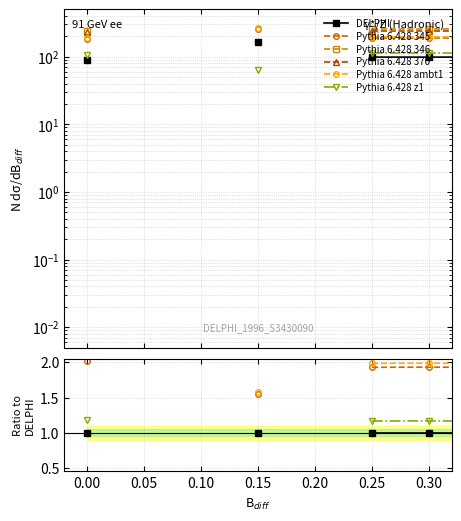

True or false: Pythia 6.428 370 and Pythia 6.428 ambt1 intersect in this chart.

False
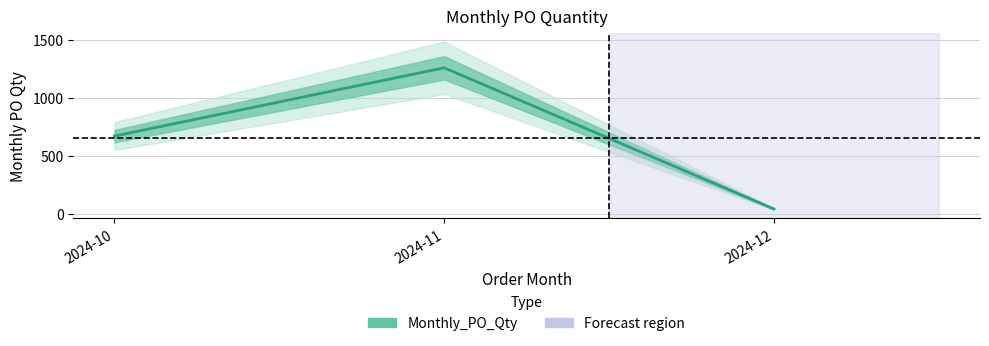

How many values exceed 670?

1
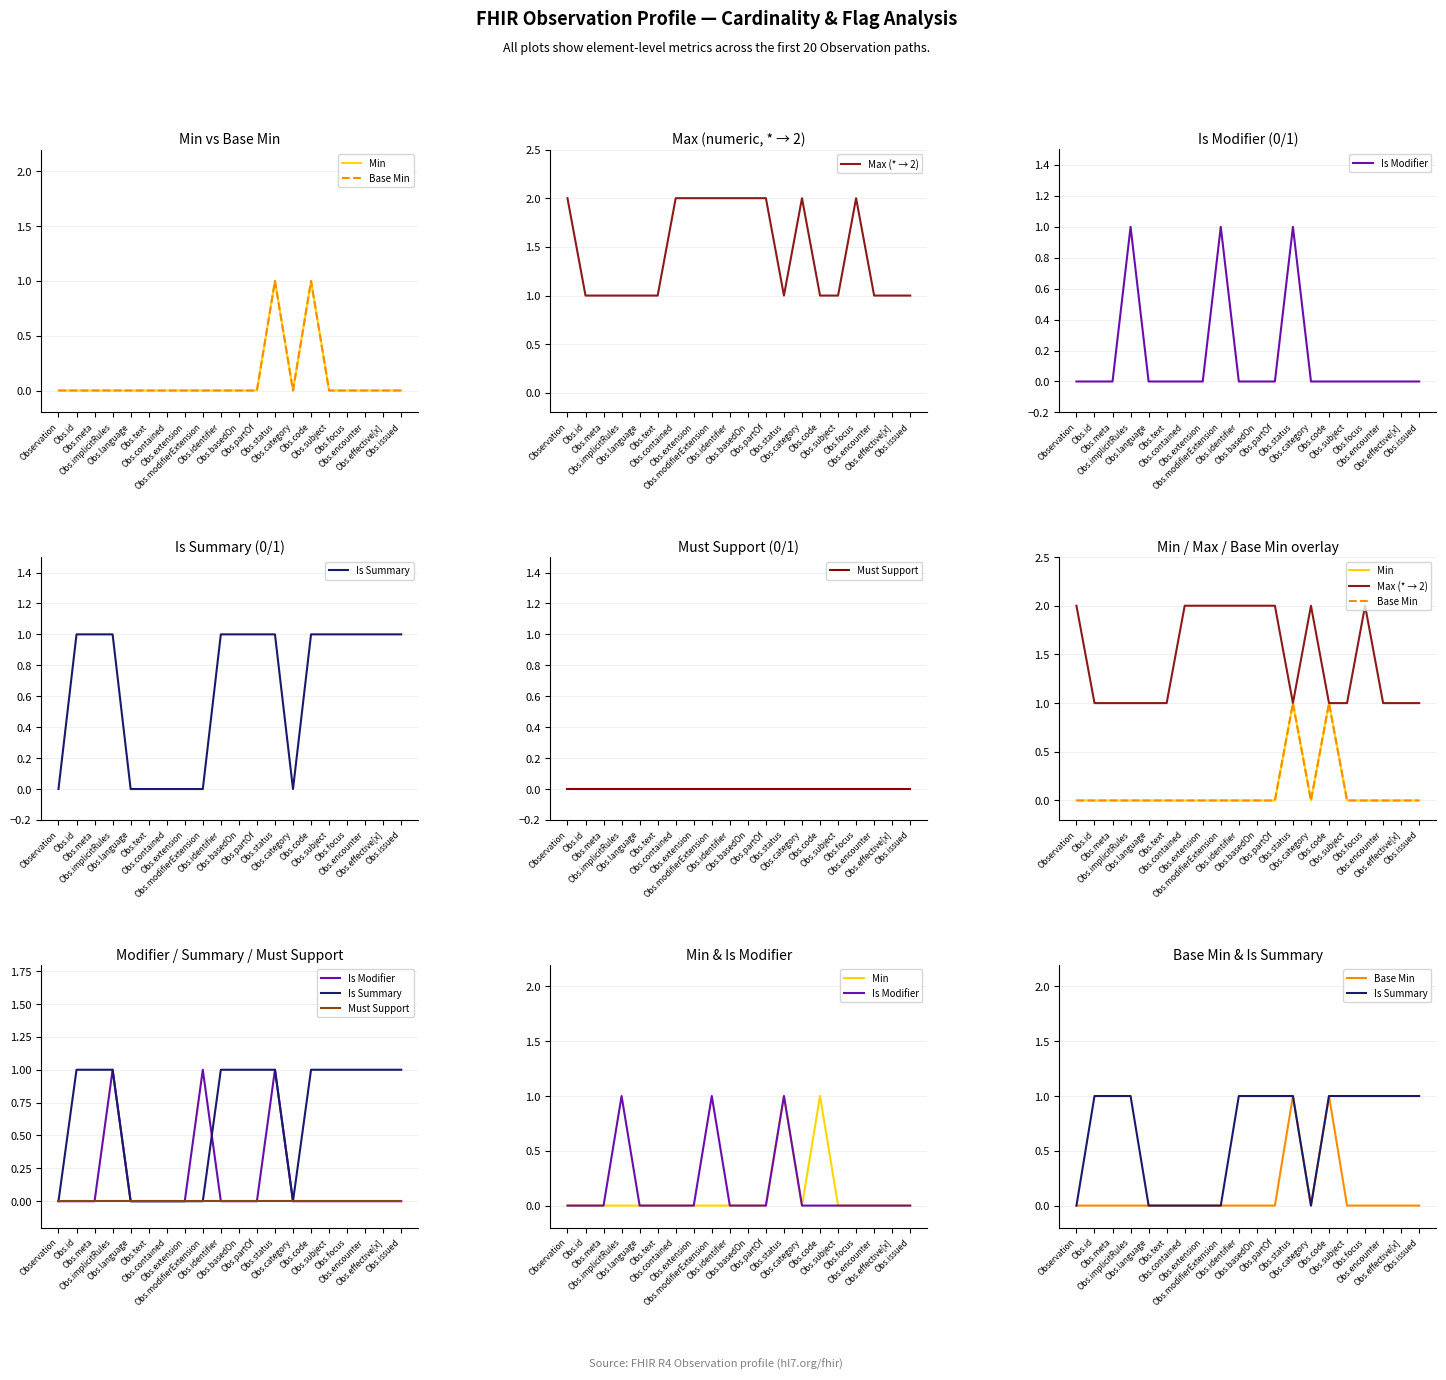

True or false: Is Summary and Must Support cross at least once.

False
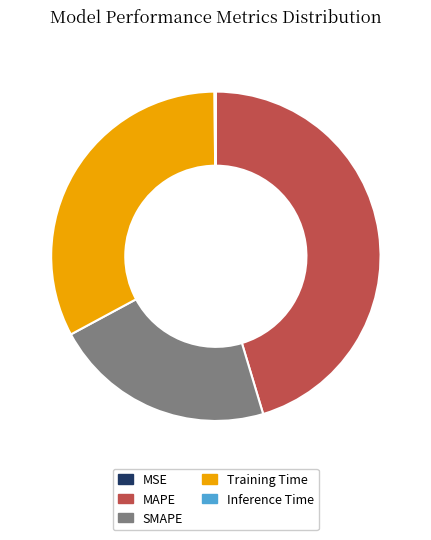

True or false: SMAPE accounts for 22% of the total.

True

▬▬▬▬▬▬

**TASK STATEMENT**
Copy out every line of the entries above word for word, but leave out the pictures.

**FINAL ANSWER**
True or false: Pythia 6.428 370 and Pythia 6.428 ambt1 intersect in this chart.

False

How many values exceed 670?

1

True or false: Is Summary and Must Support cross at least once.

False

True or false: SMAPE accounts for 22% of the total.

True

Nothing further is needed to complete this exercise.